21 February 2018
Tim Koch follows in the wake of some spirited rowing.
There is a joke that comes out every Boat Race Day that could have started around the time of the second Oxford – Cambridge Race in 1836: Why are the same crews in the final every year? It was not a great gag then, and the intervening 182 years have not increased its comedic effect. However, crews from the Oxford and Cambridge men’s and women’s squads do actually compete in ‘heats’ against non-Oxbridge opposition between mid-February and early March. The twist is that, whoever wins these races, the contests on The Big Day will always be between the Light and the Dark Blues.
The Boat Race Fixtures are races in which top domestic (and, in some years, foreign) crews race potential Oxford and Cambridge crews over the Putney to Mortlake course. They are both a selection test and a provider of key race practice. Not only is the experience of competing against top-class opposition vital, but the fixtures also provide opportunities for the coxes and rowers to simulate race day as much as possible and get to know the Championship Course better: practising routines, racing the Surrey and Middlesex stations, and being officially umpired. As the crews providing opposition are not in training for a 4 1/4 mile event, fixture races are usually in two parts, breaking somewhere between Hammersmith Bridge and Chiswick Eyot.
Over the weekend of 17/18 February, the University of London Boat Club (UL) put out its best to race crews from the Cambridge squad, the women on the Saturday, and the men on the Sunday. As usual, I was too busy trying not to drop my cameras in the Thames to make notes, so the text below comes for the excellent official website.
Facing up against a strong crew from the University of London, who they had beaten convincingly at Quintin Head a few weeks ago, Cambridge started out on the Middlesex side. Off the start, it was clear that the Light Blues had a significant power advantage as they strode out to half a length within twenty-five strokes. From that point on, their lead never looked in danger as the continued to pull away from a dispirited UL boat.
Passing Harrods Depository, the lead was four lengths and, as the fixture concluded underneath the green struts of Hammersmith Bridge, the margin was closer to five.
For the second piece, the crews began at the Chiswick steps under the guidance of Umpire Judith Packer. On this occasion, Cambridge began half a length down, but on Surrey, meaning they would have the advantage as the crews swung around the first bend. Within twenty strokes, the UL deficit was overturned and the crews were level. The strategy for the Light Blues was to break clear as quickly as possible, but UL clung on, holding Cambridge to a lead of no more than 3/4 of a length around the outside of the Surrey bend. Packer was repeatedly called into action to warn both crews, as they strayed across untraceable lines and into mutual water.
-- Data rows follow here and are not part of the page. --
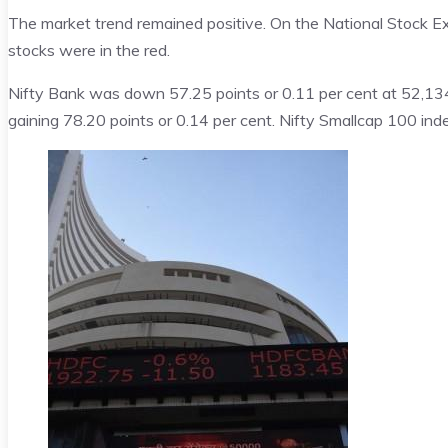
The market trend remained positive. On the National Stock E
stocks were in the red.
Nifty Bank was down 57.25 points or 0.11 per cent at 52,13
gaining 78.20 points or 0.14 per cent. Nifty Smallcap 100 ind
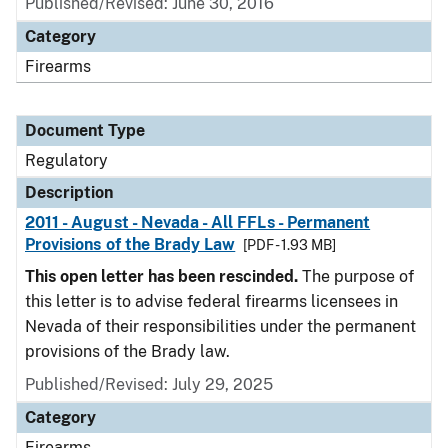
Published/Revised: June 30, 2016
Category
Firearms
Document Type
Regulatory
Description
2011 - August - Nevada - All FFLs - Permanent
Provisions of the Brady Law
[PDF - 1.93 MB]
This open letter has been rescinded.
The purpose of
this letter is to advise federal firearms licensees in
Nevada of their responsibilities under the permanent
provisions of the Brady law.
Published/Revised: July 29, 2025
Category
Firearms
Eventually, the power and poise of Cambridge took its toll on UL and the former moved out to a clear water lead passing Barnes Bridge.
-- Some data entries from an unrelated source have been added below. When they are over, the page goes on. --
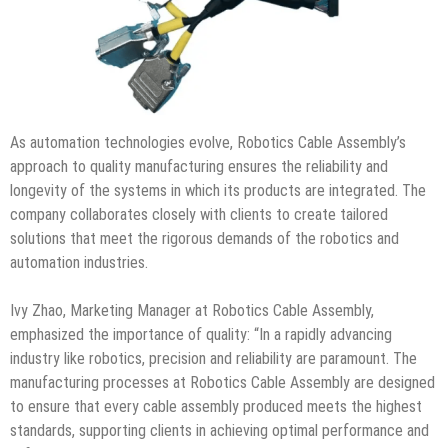
As automation technologies evolve, Robotics Cable Assembly’s
approach to quality manufacturing ensures the reliability and
longevity of the systems in which its products are integrated. The
company collaborates closely with clients to create tailored
solutions that meet the rigorous demands of the robotics and
automation industries.
Ivy Zhao, Marketing Manager at Robotics Cable Assembly,
emphasized the importance of quality: “In a rapidly advancing
industry like robotics, precision and reliability are paramount. The
manufacturing processes at Robotics Cable Assembly are designed
to ensure that every cable assembly produced meets the highest
standards, supporting clients in achieving optimal performance and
The remainder of the piece was something of a formality, as Cambridge ran out clear winners. However, the margin failed to tell the story of UL bravery in the opening exchanges of an intriguing fixture.
Interestingly, on 4 February, a UL women’s crew beat an Oxford women’s crew in three five-minute pieces over the Boat Race course (a report on this is on WEROW Life. However, because of changes in the three and four seats, the crew that UL put out against Oxford was stronger than the one that took on Cambridge.
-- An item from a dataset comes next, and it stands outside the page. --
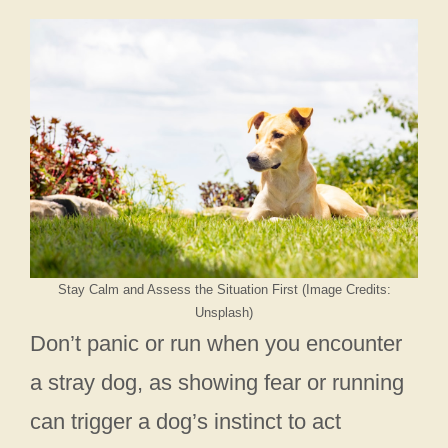
Stay Calm and Assess the Situation First (Image Credits:
Unsplash)
Don’t panic or run when you encounter
a stray dog, as showing fear or running
can trigger a dog’s instinct to act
For the men, Sunday was not a day of rest. Race reports from the Boat Race website together with my pictures tell the story:
On a calm Tideway, Cambridge took to the water having claimed the fastest time of the day at Quintin Head in January. The first piece began at Putney Bridge, and it was UL who got the better start after the crews clashed in the initial strokes.
Umpire, Rob Clegg, continually warned both boats as they veered into unmarked water, but the disruption allowed Cambridge to regain their composure and draw level. Passing Fulham, the Light Blues had taken the lead and were straining to break clear.
Their mid-race rhythm was impressive, as they grabbed hold of the contest and began to control it by utilising the power of their middle four and dynamism of their stroke pair. As the crews passed Harrods Depository, the race was all but decided, with Cambridge commanding a three-length lead.
The second piece began at Harrods, with UL on the Surrey station. Cambridge immediately took half a length but was warned for aggressive steering by the Umpire.
Although UL had the advantage of the inside bend, it was Cambridge who continued to do all the heavy lifting as they attempted to break clear once again. Despite impressive purple resistance, the chunkier rhythm displayed by Cambridge eventually told its own tale as they stretched away to lead by two lengths. The piece finished at the bandstand with the Light Blues several lengths clear.
The third and final piece began at Chiswick Eyot and ran until the finish of the official course. The almost obligatory opening clash occurred again, as both crews struggled starting on a bend.
Cambridge, having perhaps gained some insight into the mechanics of a clash, emerged the steadier of the two and began to draw away from UL.
Despite a considerable effort on the inside of the Surrey bend, UL was unable to reel in a machine-like Cambridge, whose superior power and balance in rougher water paid dividends. They went from a length to two lengths fairly quickly and controlled the remainder of the race to complete the set and claim victory across all three pieces.